WORK TO BE COMPLETED: In the entries below, find the line with "right knee: (133, 307, 8)" and the line with "left elbow: (454, 209, 15)". Print those two and everything between them exactly, and nothing else.

RECORD SET:

----------

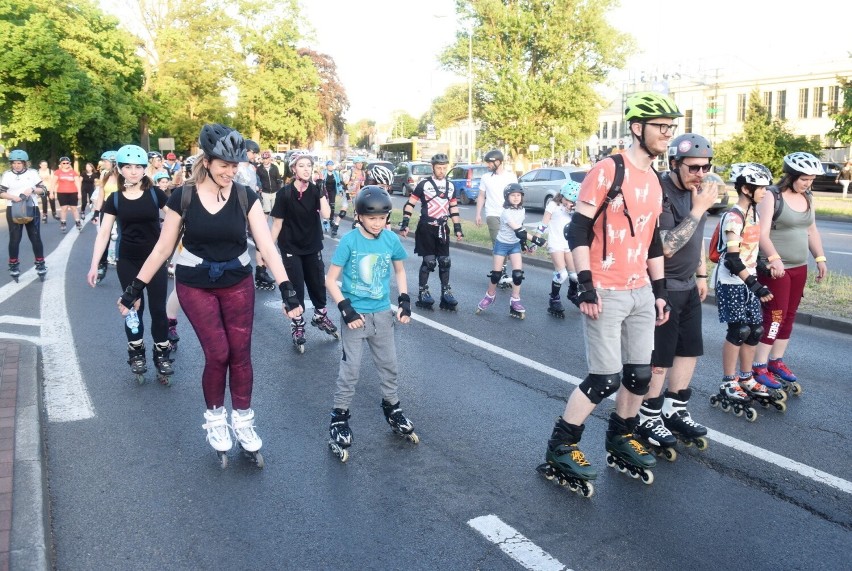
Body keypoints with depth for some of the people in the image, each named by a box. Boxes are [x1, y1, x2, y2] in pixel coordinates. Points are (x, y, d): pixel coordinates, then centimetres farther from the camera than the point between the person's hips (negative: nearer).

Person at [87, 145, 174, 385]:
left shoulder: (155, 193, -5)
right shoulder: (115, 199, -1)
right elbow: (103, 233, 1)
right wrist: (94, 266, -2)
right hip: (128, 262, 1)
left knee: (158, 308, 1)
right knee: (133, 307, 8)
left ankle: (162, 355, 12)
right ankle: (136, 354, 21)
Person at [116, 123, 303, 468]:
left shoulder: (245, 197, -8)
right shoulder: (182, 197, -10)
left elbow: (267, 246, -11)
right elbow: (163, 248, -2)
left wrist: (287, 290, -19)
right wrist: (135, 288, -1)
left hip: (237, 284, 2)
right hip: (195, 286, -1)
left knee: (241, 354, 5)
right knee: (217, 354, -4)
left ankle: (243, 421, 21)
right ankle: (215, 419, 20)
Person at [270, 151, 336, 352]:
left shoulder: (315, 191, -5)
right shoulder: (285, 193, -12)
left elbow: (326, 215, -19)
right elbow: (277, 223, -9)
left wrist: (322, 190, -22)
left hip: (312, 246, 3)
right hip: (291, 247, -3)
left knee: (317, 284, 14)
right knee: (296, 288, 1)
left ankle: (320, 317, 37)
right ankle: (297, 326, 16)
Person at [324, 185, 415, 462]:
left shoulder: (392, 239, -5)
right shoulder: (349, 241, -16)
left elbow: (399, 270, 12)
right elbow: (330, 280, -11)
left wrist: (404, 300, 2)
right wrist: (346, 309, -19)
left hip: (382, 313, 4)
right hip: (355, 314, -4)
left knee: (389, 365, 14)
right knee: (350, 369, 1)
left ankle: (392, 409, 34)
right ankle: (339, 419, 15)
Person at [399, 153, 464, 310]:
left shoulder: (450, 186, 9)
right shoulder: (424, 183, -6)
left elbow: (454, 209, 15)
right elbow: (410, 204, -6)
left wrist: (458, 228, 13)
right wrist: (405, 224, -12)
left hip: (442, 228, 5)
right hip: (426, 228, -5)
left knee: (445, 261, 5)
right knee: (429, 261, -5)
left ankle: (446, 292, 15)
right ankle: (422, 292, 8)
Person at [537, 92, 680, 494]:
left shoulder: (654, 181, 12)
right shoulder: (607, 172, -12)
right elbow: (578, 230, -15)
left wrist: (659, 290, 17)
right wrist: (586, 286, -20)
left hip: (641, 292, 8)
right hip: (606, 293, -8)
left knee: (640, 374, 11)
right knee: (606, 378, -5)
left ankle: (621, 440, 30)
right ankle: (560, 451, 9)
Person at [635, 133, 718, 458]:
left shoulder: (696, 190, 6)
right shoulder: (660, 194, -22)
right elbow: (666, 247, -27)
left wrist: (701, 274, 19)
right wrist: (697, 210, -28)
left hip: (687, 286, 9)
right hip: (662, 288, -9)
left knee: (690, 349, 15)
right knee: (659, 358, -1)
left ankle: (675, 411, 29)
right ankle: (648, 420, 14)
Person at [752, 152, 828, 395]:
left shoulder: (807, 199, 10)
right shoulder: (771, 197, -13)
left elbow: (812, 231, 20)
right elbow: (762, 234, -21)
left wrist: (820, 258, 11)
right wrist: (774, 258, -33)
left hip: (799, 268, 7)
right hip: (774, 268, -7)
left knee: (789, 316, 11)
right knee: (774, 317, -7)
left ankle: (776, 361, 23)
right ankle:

----------

SOLUTION TO THE PROBLEM:
right knee: (133, 307, 8)
left ankle: (162, 355, 12)
right ankle: (136, 354, 21)
Person at [116, 123, 303, 468]:
left shoulder: (245, 197, -8)
right shoulder: (182, 197, -10)
left elbow: (267, 246, -11)
right elbow: (163, 248, -2)
left wrist: (287, 290, -19)
right wrist: (135, 288, -1)
left hip: (237, 284, 2)
right hip: (195, 286, -1)
left knee: (241, 354, 5)
right knee: (217, 354, -4)
left ankle: (243, 421, 21)
right ankle: (215, 419, 20)
Person at [270, 151, 336, 352]:
left shoulder: (315, 191, -5)
right shoulder: (285, 193, -12)
left elbow: (326, 215, -19)
right elbow: (277, 223, -9)
left wrist: (322, 190, -22)
left hip: (312, 246, 3)
right hip: (291, 247, -3)
left knee: (317, 284, 14)
right knee: (296, 288, 1)
left ankle: (320, 317, 37)
right ankle: (297, 326, 16)
Person at [324, 185, 415, 462]:
left shoulder: (392, 239, -5)
right shoulder: (349, 241, -16)
left elbow: (399, 270, 12)
right elbow: (330, 280, -11)
left wrist: (404, 300, 2)
right wrist: (346, 309, -19)
left hip: (382, 313, 4)
right hip: (355, 314, -4)
left knee: (389, 365, 14)
right knee: (350, 369, 1)
left ankle: (392, 409, 34)
right ankle: (339, 419, 15)
Person at [399, 153, 464, 310]:
left shoulder: (450, 186, 9)
right shoulder: (424, 183, -6)
left elbow: (454, 209, 15)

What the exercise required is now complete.